1951 Nuclear testing at the Nevada Test Site began with a 1-kiloton-of-TNT (4.2 TJ) bomb dropped on Frenchman Flat. During the 1950s, the mushroom clouds from the 100 atmospheric tests could be seen for almost 100 mi (160 km). The city of Las Vegas experienced noticeable seismic effects, and the distant mushroom clouds, which could be seen from the downtown hotels, became tourist attractions. St. George, Utah, received the brunt of the fallout of above-ground nuclear testing in the Yucca Flats/Nevada Test Site. Winds routinely carried the fallout of these tests directly through St. George and southern Utah.

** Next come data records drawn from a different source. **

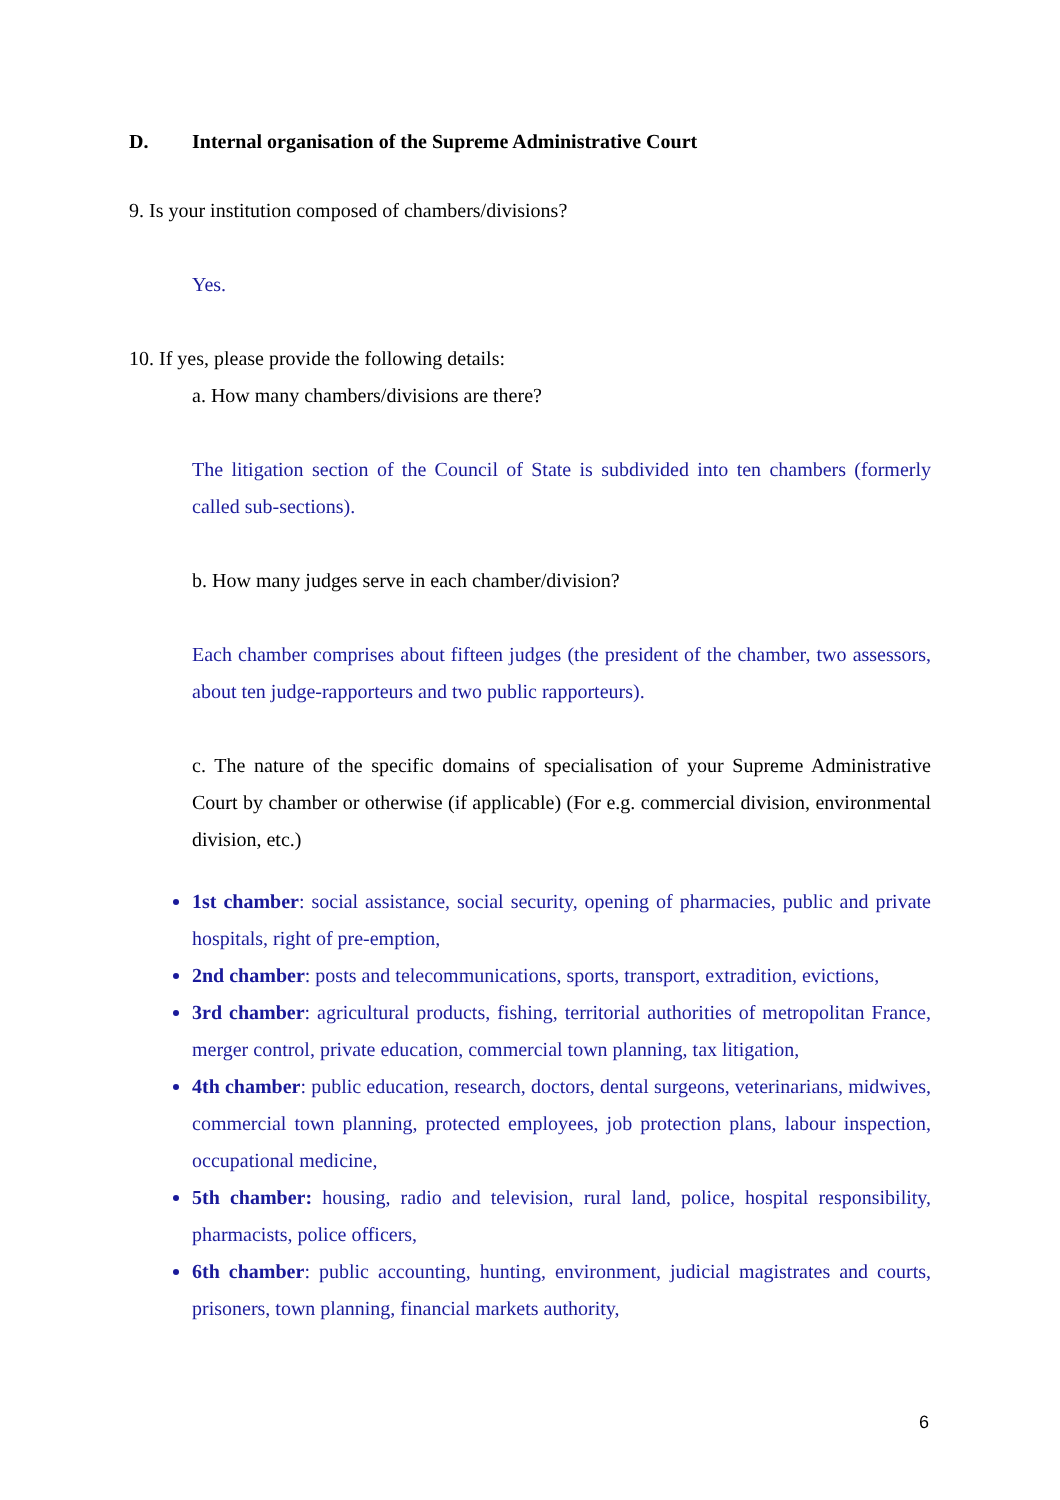D. Internal organisation of the Supreme Administrative Court
9. Is your institution composed of chambers/divisions?
Yes.
10. If yes, please provide the following details:
a. How many chambers/divisions are there?
The litigation section of the Council of State is subdivided into ten chambers (formerly called sub-sections).
b. How many judges serve in each chamber/division?
Each chamber comprises about fifteen judges (the president of the chamber, two assessors, about ten judge-rapporteurs and two public rapporteurs).
c. The nature of the specific domains of specialisation of your Supreme Administrative Court by chamber or otherwise (if applicable) (For e.g. commercial division, environmental division, etc.)
1st chamber: social assistance, social security, opening of pharmacies, public and private hospitals, right of pre-emption,
2nd chamber: posts and telecommunications, sports, transport, extradition, evictions,
3rd chamber: agricultural products, fishing, territorial authorities of metropolitan France, merger control, private education, commercial town planning, tax litigation,
4th chamber: public education, research, doctors, dental surgeons, veterinarians, midwives, commercial town planning, protected employees, job protection plans, labour inspection, occupational medicine,
5th chamber: housing, radio and television, rural land, police, hospital responsibility, pharmacists, police officers,
6th chamber: public accounting, hunting, environment, judicial magistrates and courts, prisoners, town planning, financial markets authority,
6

Marked increases in cancers, such as leukemia, lymphoma, thyroid cancer, breast cancer, melanoma, bone cancer, brain tumors, and gastrointestinal tract cancers, were reported from the mid-1950s through 1980. The vast majority—828 of the 928 total nuclear tests—were underground. *Wik

1994 Silicon Graphics Inc. co-founder Jim Clark leaves the company to start Mosaic Communications, the operation that later became Netscape Communications Corp. With Netscape cofounder Marc Andreesen, Clark helped popularize the World Wide Web by distributing the company's browser for free.*CHM

2003 Pioneer 10 was launched in 1972 . Pioneer 10 crossed the orbit of Saturn in 1976 and the orbit of Uranus in 1979. On June 13, 1983, Pioneer 10 crossed the orbit of Neptune, the outermost planet at the time, and so became the first man-made object to leave the proximity of the major planets of the solar system.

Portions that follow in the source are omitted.